PROBLEM TO SOLVE. Print the data once more, exactly as given. Drop the pictures.

══ EXTRACTED MATERIAL ══

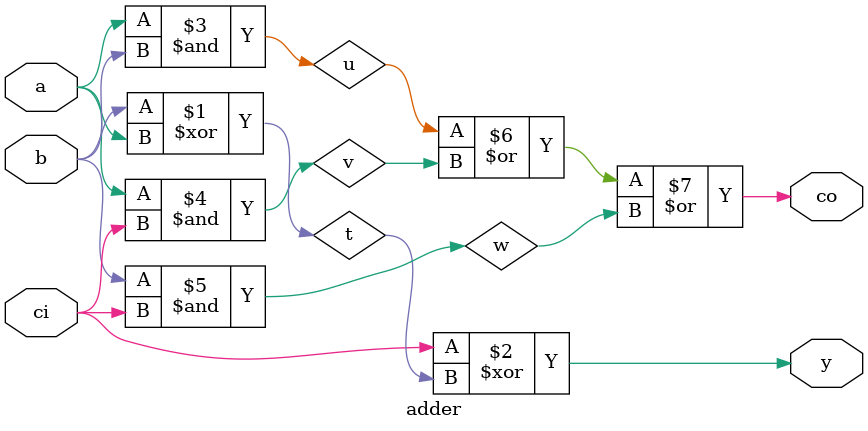
<source format=v>
module adder(a,b,ci,co,y);
input a,b,ci;
output y,co;
wire t,u,v,w;

xor(t,b,a);
xor(y,ci,t);
and(u,a,b);
and(v,a,ci);
and(w,b,ci);
or(co,u,v,w);

initial 
	begin
		$display ("this is full adder");
	end
endmodule

</source>
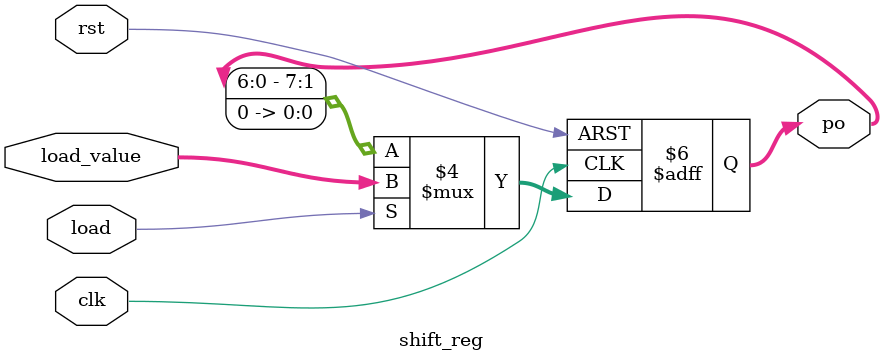
<source format=v>
module shift_reg(clk,rst,load,load_value,po);
parameter SHIFT_DIRECTION="LEFT";
parameter SHIFT_AMOUNT=1;
input clk,rst,load;
input [7:0] load_value;
output reg [7:0] po;

generate
	if(SHIFT_DIRECTION=="LEFT")begin
	
		always @(posedge clk or posedge rst) begin
			if (rst)
				po<='b0;
		
			else if (load) 
				po<= load_value;
			else
				po<= po << SHIFT_AMOUNT;
		end
		end
	else if(SHIFT_DIRECTION=="RIGHT") begin
		always @(posedge clk or posedge rst) begin
			if (rst)
				po<='b0;
		
			else if (load) 
				po<= load_value;
			else
				po<= po >> SHIFT_AMOUNT;
		end
	end
endgenerate
endmodule
</source>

═══

EXPECTED ANSWER.
<source format=v>
module adder(a,b,ci,co,y);
input a,b,ci;
output y,co;
wire t,u,v,w;

xor(t,b,a);
xor(y,ci,t);
and(u,a,b);
and(v,a,ci);
and(w,b,ci);
or(co,u,v,w);

initial 
	begin
		$display ("this is full adder");
	end
endmodule

</source>
<source format=v>
module shift_reg(clk,rst,load,load_value,po);
parameter SHIFT_DIRECTION="LEFT";
parameter SHIFT_AMOUNT=1;
input clk,rst,load;
input [7:0] load_value;
output reg [7:0] po;

generate
	if(SHIFT_DIRECTION=="LEFT")begin
	
		always @(posedge clk or posedge rst) begin
			if (rst)
				po<='b0;
		
			else if (load) 
				po<= load_value;
			else
				po<= po << SHIFT_AMOUNT;
		end
		end
	else if(SHIFT_DIRECTION=="RIGHT") begin
		always @(posedge clk or posedge rst) begin
			if (rst)
				po<='b0;
		
			else if (load) 
				po<= load_value;
			else
				po<= po >> SHIFT_AMOUNT;
		end
	end
endgenerate
endmodule
</source>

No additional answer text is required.